→ REQUIREMENT:
Every record must be repeated exactly; omit any pictures they contain.

→ TASK INPUTS:
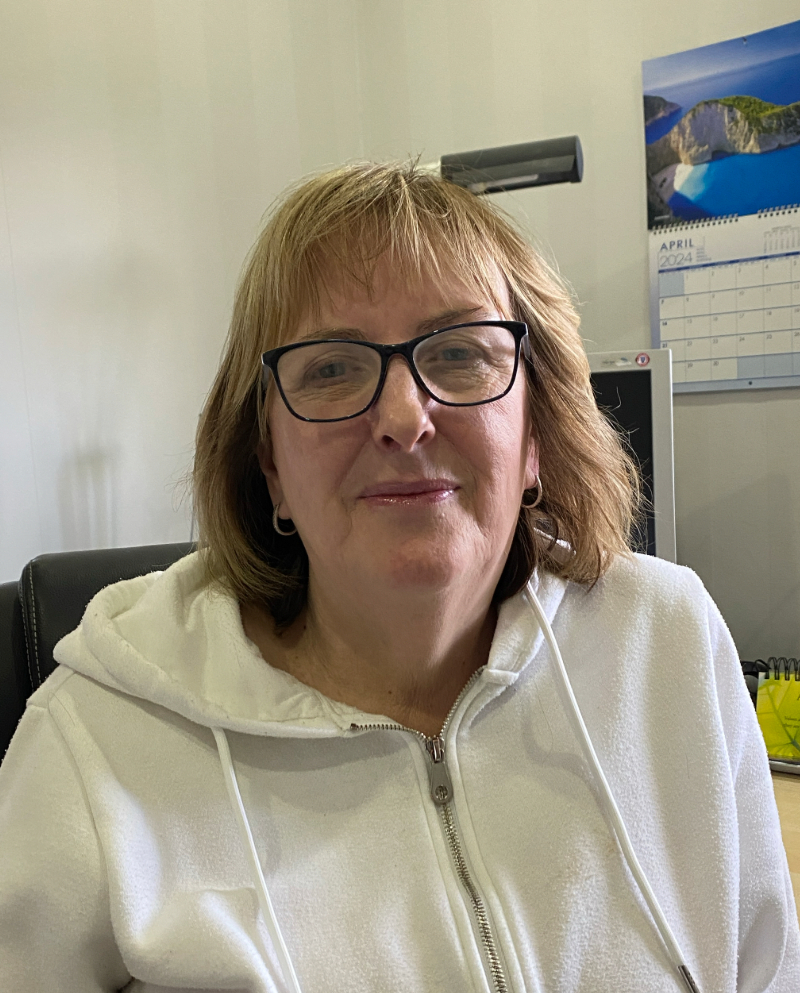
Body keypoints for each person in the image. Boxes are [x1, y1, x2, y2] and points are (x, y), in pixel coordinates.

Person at [0, 161, 797, 993]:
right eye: (333, 368)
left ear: (535, 436)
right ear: (269, 464)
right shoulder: (95, 741)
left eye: (458, 353)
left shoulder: (669, 640)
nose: (403, 417)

→ SOLUTION TO THE PROBLEM:
Body keypoints for each person in the image. Boxes are [x1, y1, x2, y2] and points are (x, y), in pixel coordinates.

Person at [0, 161, 797, 993]:
right eye: (333, 368)
left ear: (535, 436)
right ear: (269, 464)
right shoulder: (95, 741)
left eye: (458, 353)
left shoulder: (669, 640)
nose: (403, 417)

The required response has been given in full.